The question is, why should dictators bother to hold elections at all, since they rig it anyway? The reason is legitimacy. Even dictators need to give an impression of legitimate rule and not rule by fiat although one writer wrote that LKY's reign is "thinly disguised rule by decree".

4. To understand why even dictators with absolute power need
legitimacy, consider what happens when a dictator has no legitimacy.
The moment he has no legitimacy, his rule instantly becomes subject to overthrow by either the people, or more likely, those close to him and also wielding some power, since no dictator, no matter how closely he holds the reigns of power, can govern alone without assistants. If a dictator has no legitimacy, those close to him also become imbued with the right to rule, as much [or as little] as the dictator himself.

Thus, there will be much jockeying and plots to remove him and take
over power for themselves. Thus, some semblance of legitimacy or a
rubber stamp parliament such as in Singapore, is necessary for
legitimacy. The dictator thus holds elections, not so much for show or a need to fool the people and the world, but to forestall any attempts to remove him and take over themselves. Thus, legitimacy means less challenges to his rule and therefore a longer and less disturbed rule.

5. If legitimacy is the first requirement for a dictator, then
stability is the first value in a dictatorship. Almost everything is
subordinated to this need for stability. Again, there is self-interest in this for the dictator. Most societies want stability, even democracies, although in democracies, there is always the dynamic of controlled change including a total change in government. In a dictatorship, where legitimacy is the first requirement and stability the first value, the first virtue would be loyalty. Thus, dictators always hold themselves up as the embodiment of the state, and of course, everyone is expected to be loyal to the state, defending it to the death if called on. Thus, the PAP, by blurring the line between itself [the Party], and the State, thus by sleight of hand, confuses the citizens of Singapore into being loyal to it [the PAP party] by insisting on the age-old virtue of being loyal to the State.

6. If legitimacy is the first requirement of a dictatorship,
stability the first value, and loyalty the first virtue, what is the
first evil of a dictatorship? That would be change.

7. In the Singapore dictatorship, change is frowned upon. Especially
in the corridors of power. That is why all the 3 Prime Ministers
Singapore ever had are all 3 still in the Cabinet. That is why when
Goh Chok Tong took over, ostensibly and nominally, as PM, his Cabinet
was almost exactly the same as LKY's and why now, Lee Hsien Loong's
Cabinet is much the same as GCT's!

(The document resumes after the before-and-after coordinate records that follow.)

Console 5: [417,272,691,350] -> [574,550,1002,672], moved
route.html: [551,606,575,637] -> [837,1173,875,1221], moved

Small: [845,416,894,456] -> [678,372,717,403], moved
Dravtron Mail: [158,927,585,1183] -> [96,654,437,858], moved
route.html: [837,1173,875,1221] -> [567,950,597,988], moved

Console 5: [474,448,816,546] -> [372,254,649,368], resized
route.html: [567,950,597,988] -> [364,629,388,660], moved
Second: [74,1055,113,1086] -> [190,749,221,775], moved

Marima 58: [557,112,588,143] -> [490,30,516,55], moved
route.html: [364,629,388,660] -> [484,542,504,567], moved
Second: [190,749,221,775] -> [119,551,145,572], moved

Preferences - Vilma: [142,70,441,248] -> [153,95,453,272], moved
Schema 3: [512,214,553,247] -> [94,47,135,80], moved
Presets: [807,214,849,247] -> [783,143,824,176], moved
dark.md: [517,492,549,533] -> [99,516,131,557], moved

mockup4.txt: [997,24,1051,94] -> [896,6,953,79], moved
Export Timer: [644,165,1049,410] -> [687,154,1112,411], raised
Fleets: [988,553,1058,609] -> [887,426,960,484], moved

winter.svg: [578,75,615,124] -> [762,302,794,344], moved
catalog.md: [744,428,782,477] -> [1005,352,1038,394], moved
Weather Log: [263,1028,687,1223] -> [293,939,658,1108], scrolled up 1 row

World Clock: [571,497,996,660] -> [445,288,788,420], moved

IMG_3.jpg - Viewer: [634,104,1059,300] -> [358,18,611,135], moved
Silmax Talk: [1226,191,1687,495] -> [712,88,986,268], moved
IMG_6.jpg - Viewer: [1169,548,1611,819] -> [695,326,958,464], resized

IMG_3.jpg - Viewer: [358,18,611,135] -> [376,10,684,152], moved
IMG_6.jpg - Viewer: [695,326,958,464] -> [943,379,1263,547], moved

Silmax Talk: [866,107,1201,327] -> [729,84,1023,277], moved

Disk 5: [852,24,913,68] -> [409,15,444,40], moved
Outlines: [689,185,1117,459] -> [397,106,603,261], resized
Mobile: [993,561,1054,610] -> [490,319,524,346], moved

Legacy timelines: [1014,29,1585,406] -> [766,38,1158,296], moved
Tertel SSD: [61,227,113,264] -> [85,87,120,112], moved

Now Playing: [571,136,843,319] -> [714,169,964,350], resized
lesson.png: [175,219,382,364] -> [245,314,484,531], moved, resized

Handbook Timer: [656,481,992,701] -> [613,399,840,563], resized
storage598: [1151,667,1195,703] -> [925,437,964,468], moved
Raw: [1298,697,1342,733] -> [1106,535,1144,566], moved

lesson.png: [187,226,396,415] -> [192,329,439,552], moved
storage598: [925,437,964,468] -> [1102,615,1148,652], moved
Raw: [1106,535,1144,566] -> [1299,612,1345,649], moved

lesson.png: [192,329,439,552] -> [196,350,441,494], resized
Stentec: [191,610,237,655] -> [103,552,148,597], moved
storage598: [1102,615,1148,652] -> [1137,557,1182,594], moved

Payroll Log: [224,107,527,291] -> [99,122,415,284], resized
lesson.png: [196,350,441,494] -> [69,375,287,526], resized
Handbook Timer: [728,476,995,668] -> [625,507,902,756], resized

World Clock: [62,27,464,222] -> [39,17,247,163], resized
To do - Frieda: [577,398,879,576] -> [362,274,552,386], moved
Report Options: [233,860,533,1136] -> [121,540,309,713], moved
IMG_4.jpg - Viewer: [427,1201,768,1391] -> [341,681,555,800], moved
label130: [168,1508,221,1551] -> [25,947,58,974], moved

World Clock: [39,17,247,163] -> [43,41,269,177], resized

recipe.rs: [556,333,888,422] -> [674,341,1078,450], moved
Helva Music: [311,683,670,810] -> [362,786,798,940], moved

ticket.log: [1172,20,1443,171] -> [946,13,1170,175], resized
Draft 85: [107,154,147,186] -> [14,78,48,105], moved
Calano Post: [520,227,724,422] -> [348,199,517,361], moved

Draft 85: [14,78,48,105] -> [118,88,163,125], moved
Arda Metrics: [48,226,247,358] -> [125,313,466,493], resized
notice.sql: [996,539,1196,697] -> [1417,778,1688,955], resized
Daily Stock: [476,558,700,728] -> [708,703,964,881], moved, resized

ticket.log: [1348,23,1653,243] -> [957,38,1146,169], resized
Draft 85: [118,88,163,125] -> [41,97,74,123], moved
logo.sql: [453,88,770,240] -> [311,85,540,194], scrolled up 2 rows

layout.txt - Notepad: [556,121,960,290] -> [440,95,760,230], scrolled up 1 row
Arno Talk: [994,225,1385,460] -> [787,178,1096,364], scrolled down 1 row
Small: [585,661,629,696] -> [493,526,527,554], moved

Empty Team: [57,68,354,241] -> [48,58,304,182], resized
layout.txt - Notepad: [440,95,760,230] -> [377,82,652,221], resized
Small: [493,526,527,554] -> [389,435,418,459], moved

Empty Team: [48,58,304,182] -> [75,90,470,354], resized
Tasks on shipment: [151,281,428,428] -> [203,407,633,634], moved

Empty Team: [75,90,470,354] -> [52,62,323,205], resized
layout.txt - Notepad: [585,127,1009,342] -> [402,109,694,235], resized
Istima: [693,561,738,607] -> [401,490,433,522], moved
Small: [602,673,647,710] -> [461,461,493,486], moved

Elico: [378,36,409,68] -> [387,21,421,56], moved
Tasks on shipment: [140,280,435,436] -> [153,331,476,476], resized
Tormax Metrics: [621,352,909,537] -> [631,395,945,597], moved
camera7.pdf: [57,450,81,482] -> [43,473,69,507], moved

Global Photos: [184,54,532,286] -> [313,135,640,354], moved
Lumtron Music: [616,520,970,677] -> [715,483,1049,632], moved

Again, the reason why change is bad is that, if there is no change, there can be no dynamic that could force a change in leadership, or even policies. Thus, no-change means that all the old policies can continue, all the strictures LKY
promulgated remain in place and why there cannot even be questioning
of LKY's policies and beliefs.

8. I once read some philosophy that explained why "tradition is how
the dead control the living". Meaning that through the strictures of
tradition, all the old policies promulgated by the previous chiefs
continue to 'guide' or rather, control the living, who, by obeying
these traditions, thereby continue to be controlled by those who had
promulgated them but have passed on. Until the living breaks free of
these traditions can they then hope to redefine their lives. In
Singapore, we are all held captive to LKY's strictures and even his
son and heir, LHL, cannot break free to redefine or reshape policies.

9. Thus, change is one way to spot a dictatorship from a democracy.
This does not mean that change is necessarily and always good. It
simply means that change is a good indicator of whether a society is
free to rethink and reshape policies or whether it is rigidly bound by an old man or even one who has passed on. To conclude, you can spot a democracy from a dictatorship by whether it has the capability for change. Singapore has not and does not. So, it falls into the category of the unchanging nature of dictatorships.